[Data under study — start]

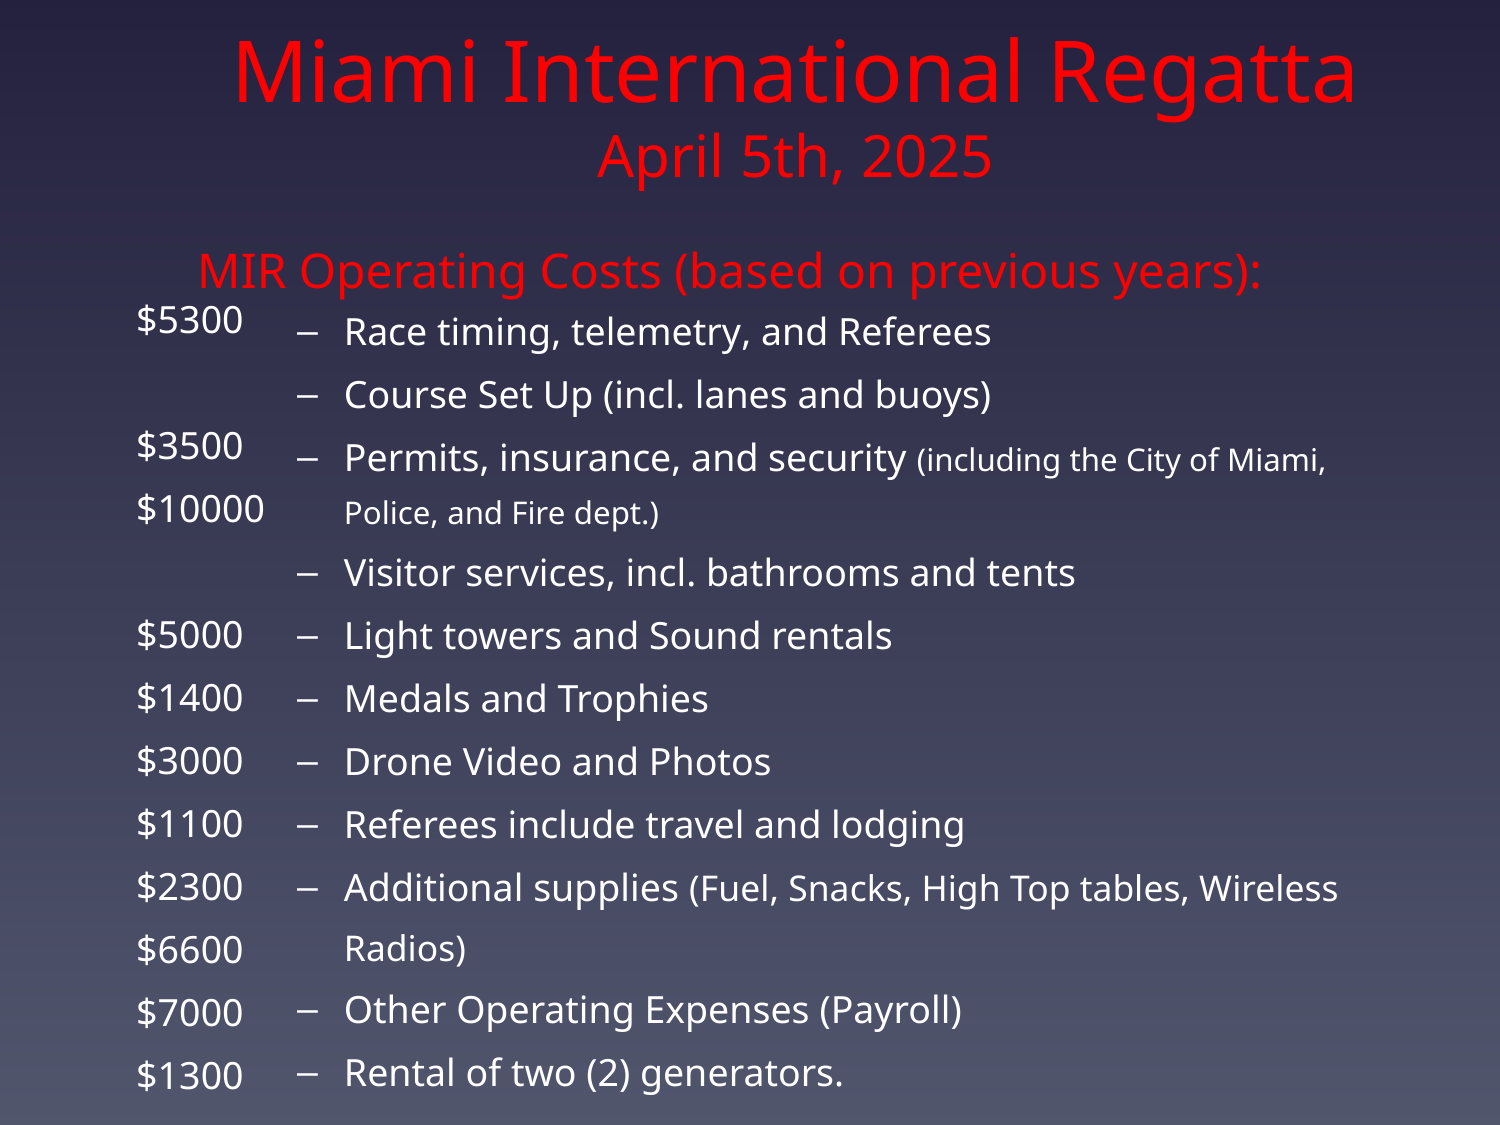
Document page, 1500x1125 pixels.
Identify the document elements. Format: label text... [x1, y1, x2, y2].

list $5300 $3500 $10000 $5000 $1400 $3000 $1100 $2300 $6600 $7000 $1300 [90, 155, 214, 1125]
text_box Miami International Regatta April 5th, 2025 [113, 9, 1479, 198]
text_box Race timing, telemetry, and Referees Course Set Up (incl. lanes and buoys) Permits, insurance, and security (including the City of Miami, Police, and Fire dept.) Visitor services, incl. bathrooms and tents Light towers and Sound rentals Medals and Trophies Drone Video and Photos Referees include travel and lodging Additional supplies (Fuel, Snacks, High Top tables, Wireless Radios) Other Operating Expenses (Payroll) Rental of two (2) generators. [214, 198, 1437, 1125]
text_box MIR Operating Costs (based on previous years): [91, 209, 1314, 330]
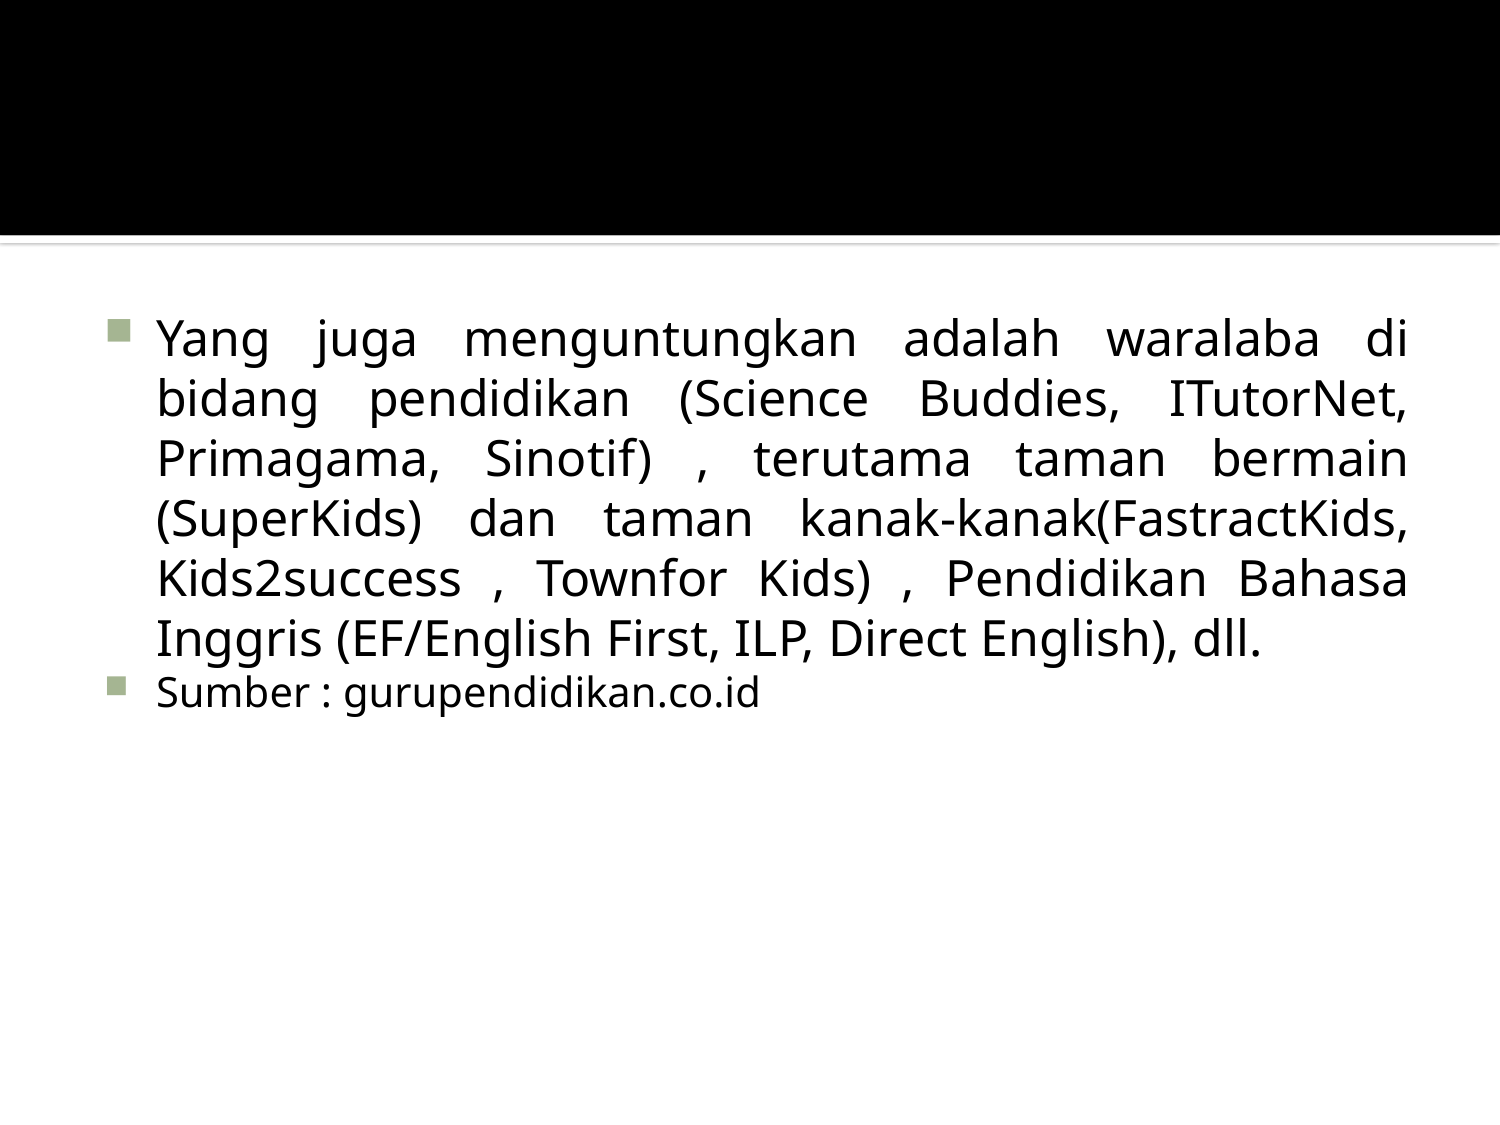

[Data under study — finish]

(Work to be completed) An exact copy of every line above is needed, without the images.

(Result of the task)
Document page, 1500x1125 pixels.
Identify the document elements. Format: label text... [x1, y1, x2, y2].

list $5300 $3500 $10000 $5000 $1400 $3000 $1100 $2300 $6600 $7000 $1300 [90, 155, 214, 1125]
text_box Miami International Regatta April 5th, 2025 [113, 9, 1479, 198]
text_box Race timing, telemetry, and Referees Course Set Up (incl. lanes and buoys) Permits, insurance, and security (including the City of Miami, Police, and Fire dept.) Visitor services, incl. bathrooms and tents Light towers and Sound rentals Medals and Trophies Drone Video and Photos Referees include travel and lodging Additional supplies (Fuel, Snacks, High Top tables, Wireless Radios) Other Operating Expenses (Payroll) Rental of two (2) generators. [214, 198, 1437, 1125]
text_box MIR Operating Costs (based on previous years): [91, 209, 1314, 330]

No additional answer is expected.